SICAS splits its figures into groups of processes. The one that most people watch is the leading-edge bucket. For SICAS, that means anything with minimum feature sizes below 0.12µm. That means the 0.11µ, 90nm and the brand new 65nm processes. Typically, it's unusual to see these at anything less than 90 per cent of capacity. Fab owners do not like to invest lots of money in equipment to see it go idle, so they try to track the industry as much as possible.

Fab owners will normally increase capacity in response to upswings and, because of the delays in getting extra capacity online, they normally lag actual demand. At the same time, the companies selling chips like to take advantage of the lower cost offered by doubling the density of circuitry on a piece of silicon that the move to each successive generation offers. So, they queue up to get on the new processes. The result? Capacity is pretty much sold out unless the market is in poor shape. It will be no surprise that utilisation of leading-edge processes was at its worst from the start of 2001 until late 2002.

Even in the downturns of 1996 and 1998, leading-edge utilisation only narrowly dipped below 90 per cent. In the bleak years after the collapse of the Internet bubble, utilisation sank close to 80 per cent. But that was still a lot better than what happened to older processes, all of which saw utilisation slump to less than 70 per cent and, in most cases, less than 60 per cent.

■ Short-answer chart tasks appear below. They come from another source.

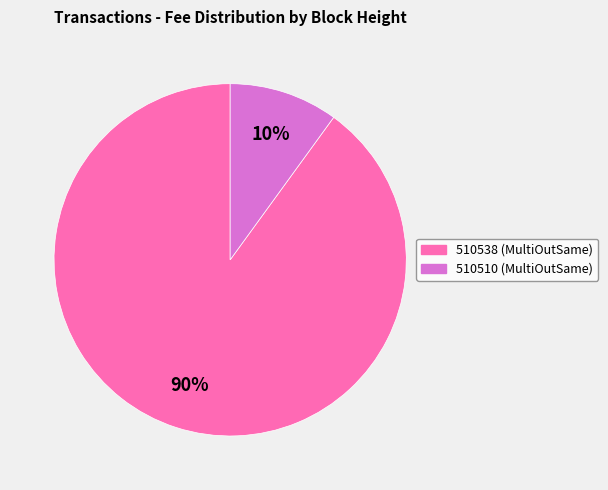

Between 510510 and 510538, which is larger?

510538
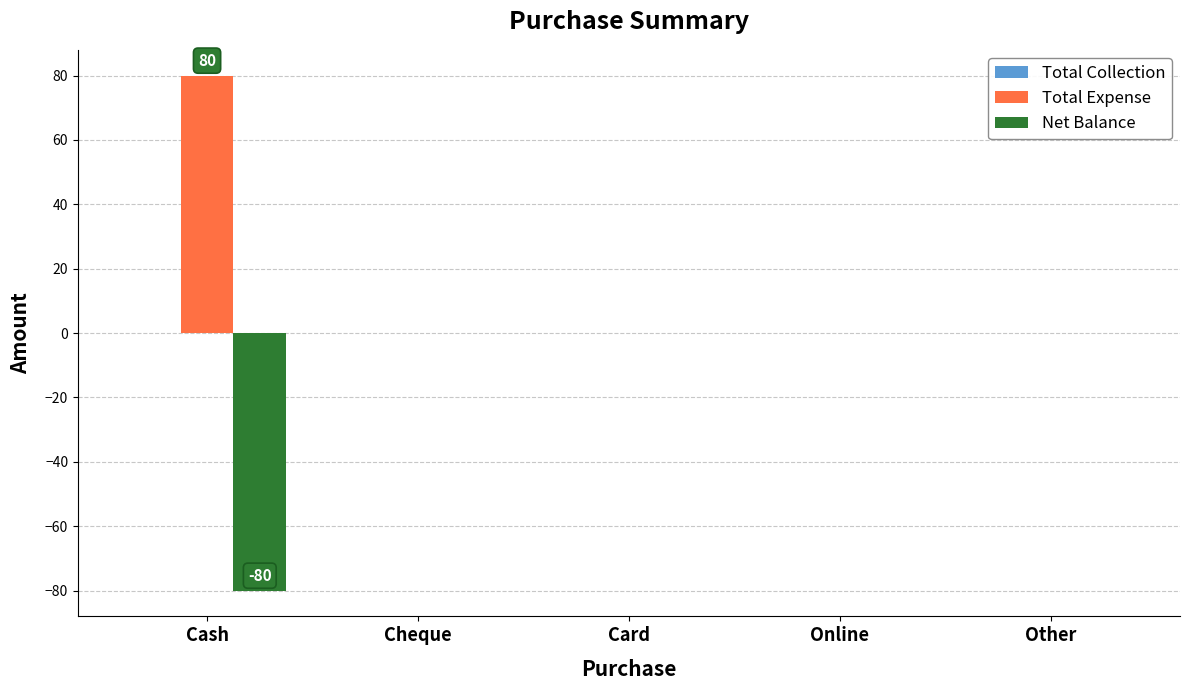

True or false: Total Expense has a value of 0 at Cheque.

True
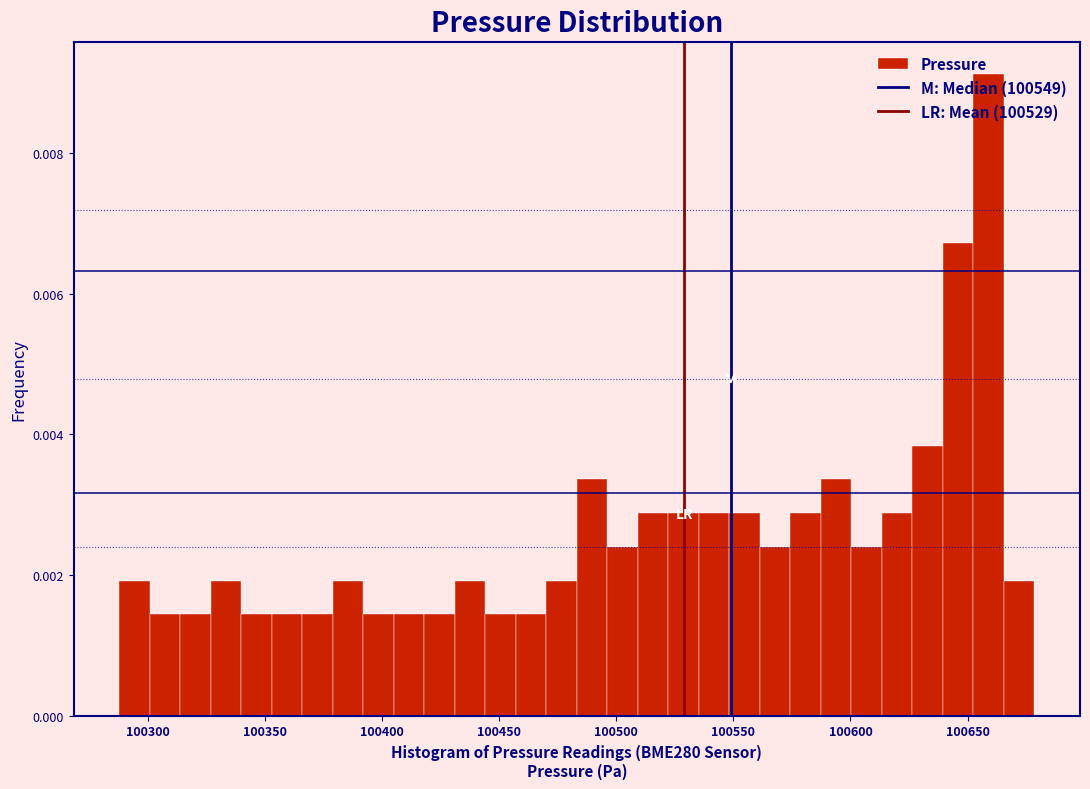

Around what value on the x-axis is the tallest bar? Give the approximate position of its centre, as read against the axis.

100660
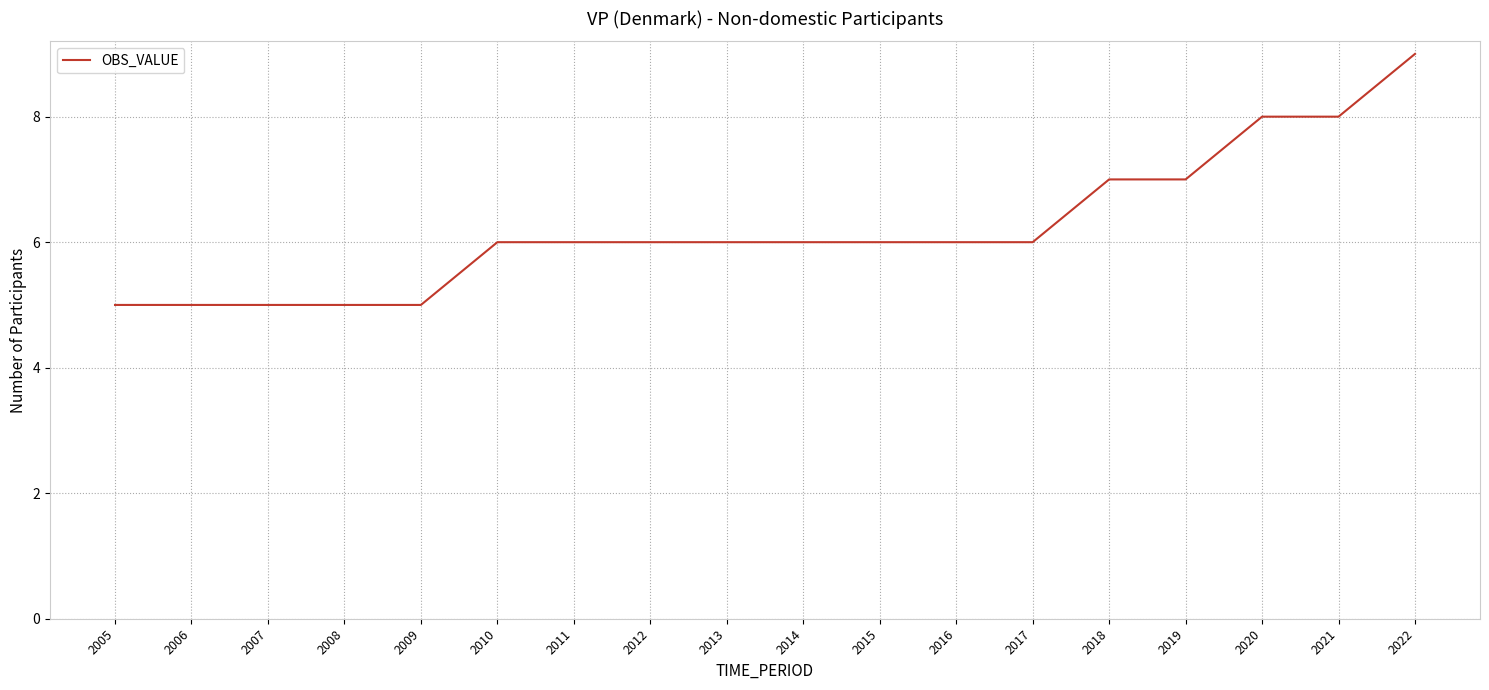

What value does the data have at 2017?

6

In an upswing, utilisation tends to converge in the high 90s. You can normally tell when this market is overheating when just about everything is more or less sold out. You could see that happening in 1995, 1999-2000 and, most recently, in the first half of 2004. The last cycle ended when companies noticed they had built up way too much inventory and cut back on buying chips. So utilisation of everything, bar the leading-edge stuff, quickly dropped back to the mid 80s, slowly climbing back during 2005.

Although one or two foundries have remarked on how they have sold out of capacity on some of the older processes, the industry in general has not seen the same effect. And, in the latest quarter, after utilisation nudged 90 per cent for most proceses, the number slipped back to the mid 80s again. Thanks to the lull in microprocessor demand, leading-edge utilisation also took a slight knock, dropping two percentage points.

If that situation continues it means that chipmakers will find it difficult to keep prices up, which will dampen growth. The move to 65nm may give chipmakers at the high end the opportunity to charge more per chip, which will push the average higher, but the effects of that move will not be seen for some months. And the big buyers are good at watching the markets to see who is vulnerable to a bit of price pressure. Unless demand begins to approach supply, the bears will have a better chance of being right than those who just upped their forecast for 2006.